— ACTIVITY 1 —
Restate, word for word, the whole forum thread about chaining petl transformation calls in Python.
— ACTIVITY 2 —
From the listing, quote the lines starting with its first line and going on through the line with "t: 61 426 46 41 w. 210", both ends included, and nothing else.

Search code examples
pythonpandaspetl

Pythonic syntax for extended variable transformation (multiple lengthy method calls)


Trying to seek some guidance on the best way of curating an extensive ETL process. My pipeline has a reasonably sleek extract section, and loads into a designated file in a succinct manner; but the only way I can think to do transformation steps is a series of variable assignments:

a = ['some','form','of','petl','data']
b = petl.addfield(a, 'NewStrField', str(a))
c = petl.addrownumbers(b)
d = petl.rename(c, 'row', 'ID')
.......

Reformatting to assign the same variable name makes some sense, but doesn't aid readability:

a = ['some','form','of','petl','data']
a = petl.addfield(a, 'NewStrField', str(a))
a = petl.addrownumbers(a)
a = petl.rename(a, 'row', 'ID')
.......

I've read up on multiple method calls like this:

a = ['some','form','of','data']

result = petl.addfield(a, 'NewStrField', str(a))
    .addrownumbers(a)
    .rename(a, 'row', 'ID')
.......

— PROVIDED ENTRIES —

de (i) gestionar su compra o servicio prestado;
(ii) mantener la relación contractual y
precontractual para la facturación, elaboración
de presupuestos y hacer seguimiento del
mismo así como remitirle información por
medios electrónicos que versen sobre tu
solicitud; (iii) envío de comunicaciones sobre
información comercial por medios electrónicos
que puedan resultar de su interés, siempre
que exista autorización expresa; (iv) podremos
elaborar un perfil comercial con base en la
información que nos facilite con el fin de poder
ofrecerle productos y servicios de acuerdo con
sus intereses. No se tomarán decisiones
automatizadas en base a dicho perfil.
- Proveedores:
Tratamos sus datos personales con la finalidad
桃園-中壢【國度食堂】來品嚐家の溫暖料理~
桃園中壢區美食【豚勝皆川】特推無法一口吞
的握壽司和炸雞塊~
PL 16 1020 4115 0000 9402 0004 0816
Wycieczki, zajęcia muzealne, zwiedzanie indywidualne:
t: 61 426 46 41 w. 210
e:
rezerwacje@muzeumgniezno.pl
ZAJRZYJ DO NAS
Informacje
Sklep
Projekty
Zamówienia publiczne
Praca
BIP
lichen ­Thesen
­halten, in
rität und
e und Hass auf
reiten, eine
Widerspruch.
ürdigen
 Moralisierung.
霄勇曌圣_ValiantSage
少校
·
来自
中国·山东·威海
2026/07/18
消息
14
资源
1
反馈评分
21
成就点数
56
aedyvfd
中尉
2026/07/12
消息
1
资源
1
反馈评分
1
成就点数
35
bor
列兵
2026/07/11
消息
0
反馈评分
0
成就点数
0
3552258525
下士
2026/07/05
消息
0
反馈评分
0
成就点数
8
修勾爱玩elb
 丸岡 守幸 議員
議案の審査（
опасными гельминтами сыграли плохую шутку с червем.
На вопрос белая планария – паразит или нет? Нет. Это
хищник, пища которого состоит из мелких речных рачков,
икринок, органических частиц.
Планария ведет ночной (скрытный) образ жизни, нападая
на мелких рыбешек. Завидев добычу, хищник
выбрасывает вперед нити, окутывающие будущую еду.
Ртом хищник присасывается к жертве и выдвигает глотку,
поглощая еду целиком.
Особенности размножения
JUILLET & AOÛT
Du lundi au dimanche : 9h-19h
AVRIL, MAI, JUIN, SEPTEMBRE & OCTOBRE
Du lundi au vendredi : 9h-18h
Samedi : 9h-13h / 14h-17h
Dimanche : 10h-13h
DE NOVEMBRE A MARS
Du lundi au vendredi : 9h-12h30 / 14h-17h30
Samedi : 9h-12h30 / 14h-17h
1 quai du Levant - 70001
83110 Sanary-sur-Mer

— EXERCISE OUTPUT 1 —
Search code examples
pythonpandaspetl

Pythonic syntax for extended variable transformation (multiple lengthy method calls)


Trying to seek some guidance on the best way of curating an extensive ETL process. My pipeline has a reasonably sleek extract section, and loads into a designated file in a succinct manner; but the only way I can think to do transformation steps is a series of variable assignments:

a = ['some','form','of','petl','data']
b = petl.addfield(a, 'NewStrField', str(a))
c = petl.addrownumbers(b)
d = petl.rename(c, 'row', 'ID')
.......

Reformatting to assign the same variable name makes some sense, but doesn't aid readability:

a = ['some','form','of','petl','data']
a = petl.addfield(a, 'NewStrField', str(a))
a = petl.addrownumbers(a)
a = petl.rename(a, 'row', 'ID')
.......

I've read up on multiple method calls like this:

a = ['some','form','of','data']

result = petl.addfield(a, 'NewStrField', str(a))
    .addrownumbers(a)
    .rename(a, 'row', 'ID')
.......

— EXERCISE OUTPUT 2 —
de (i) gestionar su compra o servicio prestado;
(ii) mantener la relación contractual y
precontractual para la facturación, elaboración
de presupuestos y hacer seguimiento del
mismo así como remitirle información por
medios electrónicos que versen sobre tu
solicitud; (iii) envío de comunicaciones sobre
información comercial por medios electrónicos
que puedan resultar de su interés, siempre
que exista autorización expresa; (iv) podremos
elaborar un perfil comercial con base en la
información que nos facilite con el fin de poder
ofrecerle productos y servicios de acuerdo con
sus intereses. No se tomarán decisiones
automatizadas en base a dicho perfil.
- Proveedores:
Tratamos sus datos personales con la finalidad
桃園-中壢【國度食堂】來品嚐家の溫暖料理~
桃園中壢區美食【豚勝皆川】特推無法一口吞
的握壽司和炸雞塊~
PL 16 1020 4115 0000 9402 0004 0816
Wycieczki, zajęcia muzealne, zwiedzanie indywidualne:
t: 61 426 46 41 w. 210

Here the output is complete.